1. Recherche et éducation en mathématiques
Voici l’un de ces exercices qui montre comment les auteurs ont forcé le traitement de la transposition didactique afin de pouvoir distinguer les dispositions de chercheur du niveau de simple bon (voire très bon) élève.
1) Soit n un entier non nul, montrer que $n^4 + 2n^3 + 2n^2 + 2n + 1$ ne peut pas être le carré d’un nombre entier.
2) Trouver tous les nombres entiers n non nuls tels que $n^4 + n^3 + n^2 + n + 1$ soit le carré d’un entier.
La première question est à la portée d’un bon élève de seconde bien entraîné aux factorisations :
$n^2(n^2 +2n+1)+n^2 +2n+1=(n+1)^2(n^2 +1)$
et il reste à conclure que cela est un carré si et seulement si $n^2 + 1$ en est un, ce qui n’est jamais réalisé.

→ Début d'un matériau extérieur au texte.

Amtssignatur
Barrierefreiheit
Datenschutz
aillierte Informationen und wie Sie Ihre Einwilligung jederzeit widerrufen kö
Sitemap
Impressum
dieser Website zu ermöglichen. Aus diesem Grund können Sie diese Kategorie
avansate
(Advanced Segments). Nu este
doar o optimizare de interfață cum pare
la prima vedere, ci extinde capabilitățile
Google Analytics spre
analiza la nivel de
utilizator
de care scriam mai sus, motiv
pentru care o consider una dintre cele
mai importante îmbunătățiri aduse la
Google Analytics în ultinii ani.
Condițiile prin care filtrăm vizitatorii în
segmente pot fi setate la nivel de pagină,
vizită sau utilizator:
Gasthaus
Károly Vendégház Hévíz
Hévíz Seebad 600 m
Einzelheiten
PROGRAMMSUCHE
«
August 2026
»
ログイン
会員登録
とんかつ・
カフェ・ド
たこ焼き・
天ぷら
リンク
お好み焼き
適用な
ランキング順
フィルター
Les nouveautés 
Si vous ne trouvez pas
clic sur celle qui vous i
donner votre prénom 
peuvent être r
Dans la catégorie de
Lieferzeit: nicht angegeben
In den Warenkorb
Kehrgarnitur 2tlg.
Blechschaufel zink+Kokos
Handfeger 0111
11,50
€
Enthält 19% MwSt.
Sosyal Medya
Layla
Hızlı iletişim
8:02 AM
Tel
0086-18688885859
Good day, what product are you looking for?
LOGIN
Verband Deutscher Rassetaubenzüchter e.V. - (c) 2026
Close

La deuxième question est bien plus insidieuse :
La réaction naturelle est d’exploiter la première, soit en appliquant des procédés de factorisation identiques, soit en cherchant à faire apparaître l’expression sur laquelle on a une information.
Le bon élève a érigé cette démarche en "principe" : savoir utiliser les questions précédentes.

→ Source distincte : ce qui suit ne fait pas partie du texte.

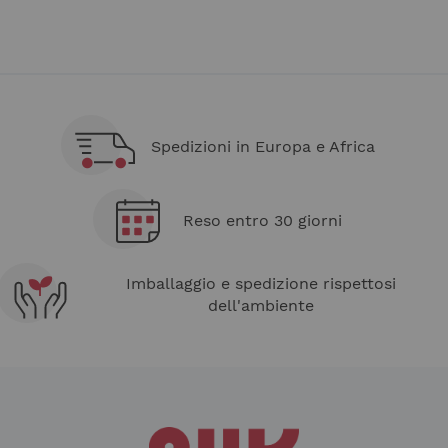
Spedizioni in Europa e Africa
Reso entro 30 giorni
Imballaggio e spedizione rispettosi
dell'ambiente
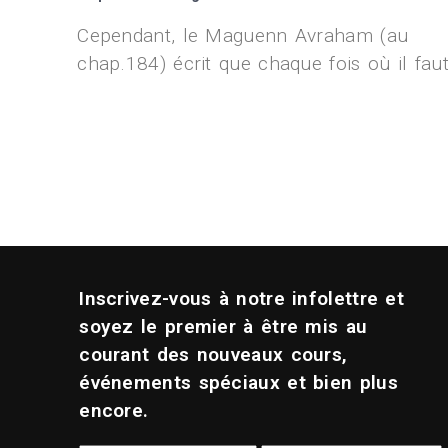
Cependant, le Maguenn Avraham (au
chap.184) écrit que chaque fois où il fau
Inscrivez-vous à notre infolettre et
soyez le premier à être mis au
courant des nouveaux cours,
événements spéciaux et bien plus
encore.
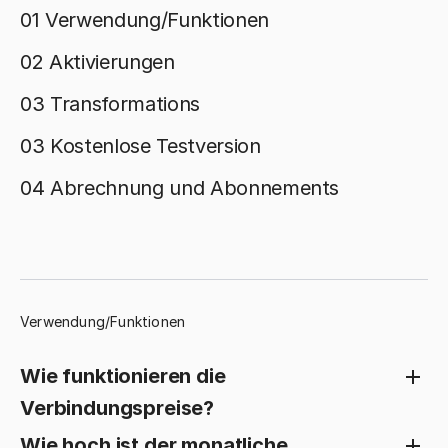
01 Verwendung/Funktionen
02 Aktivierungen
03 Transformations
03 Kostenlose Testversion
04 Abrechnung und Abonnements
Verwendung/Funktionen
Wie funktionieren die
Verbindungspreise?
Wie hoch ist der monatliche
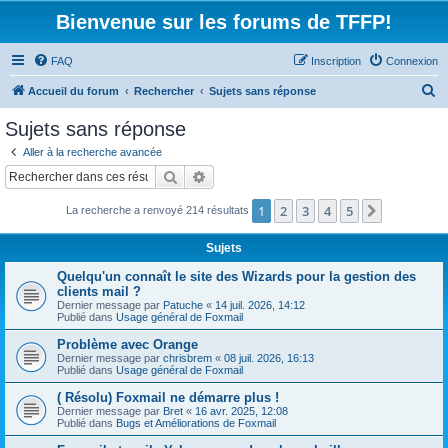
Bienvenue sur les forums de TFFP!
FAQ
Inscription
Connexion
R
Accueil du forum
Rechercher
Sujets sans réponse
e
Sujets sans réponse
c
Aller à la recherche avancée
h
Rechercher
Recherche avancée
e
1
2
3
4
5
Suivant
La recherche a renvoyé 214 résultats
r
c
Sujets
h
Quelqu'un connaît le site des Wizards pour la gestion des
e
clients mail ?
Dernier message par
Patuche
«
14 juil. 2026, 14:12
r
Publié dans
Usage général de Foxmail
Problème avec Orange
Dernier message par
chrisbrem
«
08 juil. 2026, 16:13
Publié dans
Usage général de Foxmail
( Résolu) Foxmail ne démarre plus !
Dernier message par
Bret
«
16 avr. 2025, 12:08
Publié dans
Bugs et Améliorations de Foxmail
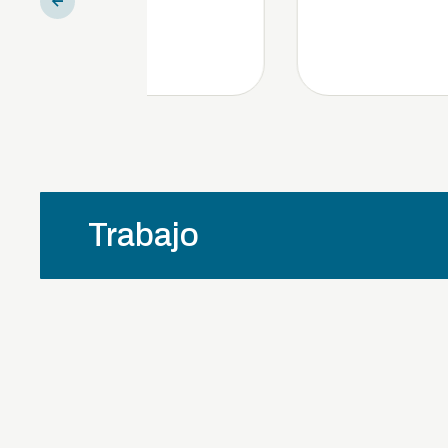
Trabajo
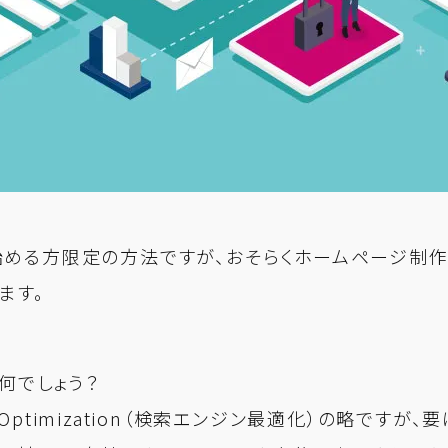
める方限定の方法ですが、おそらくホームページ制作
ます。
て何でしょう？
gine Optimization（検索エンジン最適化）の略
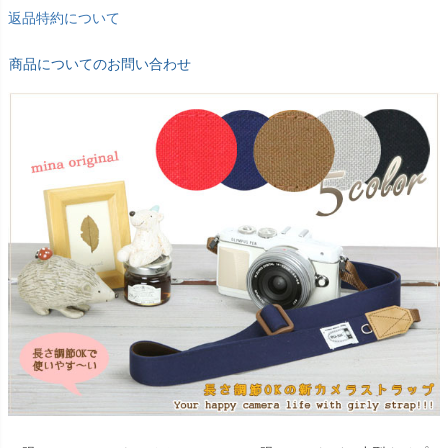
返品特約について
商品についてのお問い合わせ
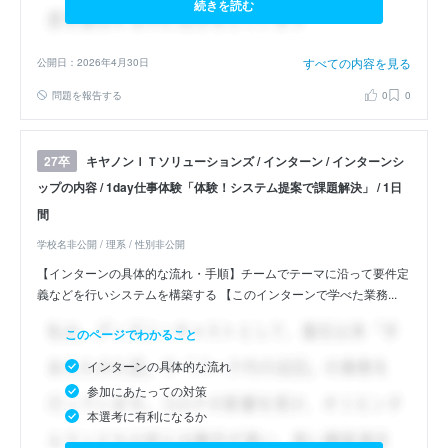
続きを読む
すべての内容を見る
公開日：2026年4月30日
問題を報告する
0
0
キヤノンＩＴソリューションズ / インターン / インターンシ
27卒
ップの内容 / 1day仕事体験「体験！システム提案で課題解決」 / 1日
間
学校名非公開 / 理系 / 性別非公開
【インターンの具体的な流れ・手順】チームでテーマに沿って要件定
義などを行いシステムを構築する 【このインターンで学べた業務...
このページでわかること
インターンの具体的な流れ
参加にあたっての対策
本選考に有利になるか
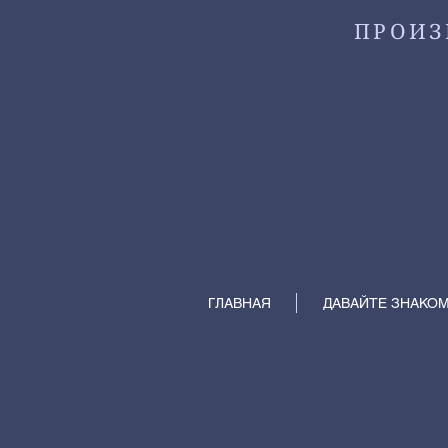
ПРОИЗ
ГЛАВНАЯ
ДАВАЙТЕ ЗНАКО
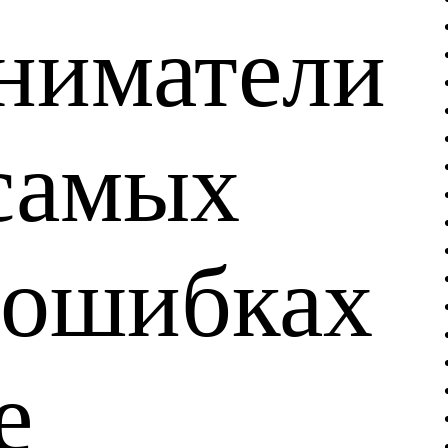
ниматели
 самых
 ошибках
е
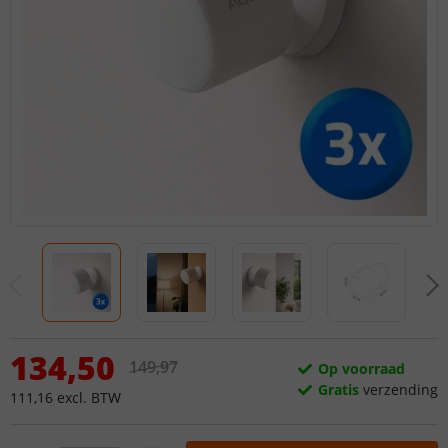
134
,
50
149
,
97
Op voorraad
Gratis
verzending
111
,
16
excl.
BTW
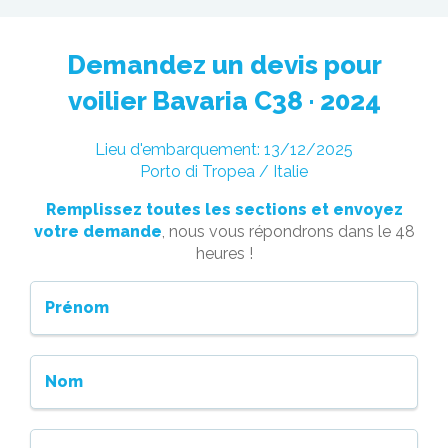
Demandez un devis pour
voilier Bavaria C38 · 2024
Lieu d'embarquement: 13/12/2025
Porto di Tropea / Italie
Remplissez toutes les sections et envoyez
votre demande
, nous vous répondrons dans le 48
heures !
Prénom
Nom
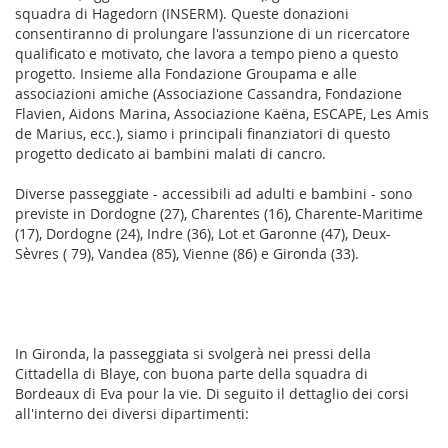
squadra di Hagedorn (INSERM). Queste donazioni
consentiranno di prolungare l'assunzione di un ricercatore
qualificato e motivato, che lavora a tempo pieno a questo
progetto. Insieme alla Fondazione Groupama e alle
associazioni amiche (Associazione Cassandra, Fondazione
Flavien, Aidons Marina, Associazione Kaëna, ESCAPE, Les Amis
de Marius, ecc.), siamo i principali finanziatori di questo
progetto dedicato ai bambini malati di cancro.
Diverse passeggiate - accessibili ad adulti e bambini - sono
previste in Dordogne (27), Charentes (16), Charente-Maritime
(17), Dordogne (24), Indre (36), Lot et Garonne (47), Deux-
Sèvres ( 79), Vandea (85), Vienne (86) e Gironda (33).
In Gironda, la passeggiata si svolgerà nei pressi della
Cittadella di Blaye, con buona parte della squadra di
Bordeaux di Eva pour la vie.
Di seguito il dettaglio dei corsi
all'interno dei diversi dipartimenti:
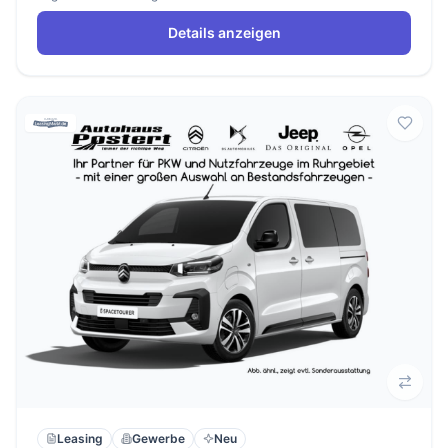
Details anzeigen
Leasing
Gewerbe
Neu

Le chercheur procède de même, mais il doit aussi savoir abandonner les pistes conduisant à des impasses et en essayer d’autres. Cette démarche se heurte à deux obstacles énormes dans le contexte de l’école :
- L’élève est évalué sur la base d’une panoplie de "capacités" normalisantes.

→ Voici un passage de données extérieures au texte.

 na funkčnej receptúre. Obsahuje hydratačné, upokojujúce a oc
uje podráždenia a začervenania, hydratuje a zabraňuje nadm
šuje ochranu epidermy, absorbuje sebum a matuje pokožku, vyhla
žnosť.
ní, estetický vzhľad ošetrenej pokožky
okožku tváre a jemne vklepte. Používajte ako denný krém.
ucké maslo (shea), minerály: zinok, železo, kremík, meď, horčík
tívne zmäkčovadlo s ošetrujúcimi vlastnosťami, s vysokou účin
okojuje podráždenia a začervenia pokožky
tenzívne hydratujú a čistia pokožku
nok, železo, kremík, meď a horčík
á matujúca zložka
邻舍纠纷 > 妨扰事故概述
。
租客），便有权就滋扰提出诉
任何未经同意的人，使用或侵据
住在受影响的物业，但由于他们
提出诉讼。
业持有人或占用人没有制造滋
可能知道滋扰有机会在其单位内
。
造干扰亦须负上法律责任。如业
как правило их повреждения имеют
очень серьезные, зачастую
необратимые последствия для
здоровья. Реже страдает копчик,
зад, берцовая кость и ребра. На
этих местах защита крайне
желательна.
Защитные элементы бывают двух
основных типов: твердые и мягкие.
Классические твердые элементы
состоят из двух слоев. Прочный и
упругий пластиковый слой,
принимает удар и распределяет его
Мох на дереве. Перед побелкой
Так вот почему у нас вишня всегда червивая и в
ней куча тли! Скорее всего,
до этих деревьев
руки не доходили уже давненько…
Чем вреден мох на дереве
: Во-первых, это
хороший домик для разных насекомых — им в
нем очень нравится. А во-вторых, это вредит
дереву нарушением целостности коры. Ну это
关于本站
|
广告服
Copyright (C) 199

- Le temps de l’école est découpé.
Pire même, le jeune élève qui aurait des dispositions pour la recherche sera pénalisé s’il n’est pas capable de gérer ces deux paramètres de façon à assurer sa réussite. Il est alors du domaine de l’enseignant de maîtriser ces situations pour que ces élèves (surdoués) ne pâtissent pas des contraintes de l’école.
Cette réflexion conduit à une critique constructive de la "pédagogie par objectifs".
Revenons donc à cette deuxième question :
Après quelques heures de recherche sur les factorisations diverses et variées, on devrait se résoudre à simuler le calcul à l’aide d’un tableur par exemple. On émettra alors la conjecture que seul $n=3$ donne une solution au problème.
Là encore, une école soucieuse de gérer le temps aurait posé la question : montrer que $n=3$ est la seule solution au problème.
La recherche s’en trouve amputée d’autant, mais quel est donc le rôle de l’école ? Que ses détracteurs commencent par se poser clairement la question !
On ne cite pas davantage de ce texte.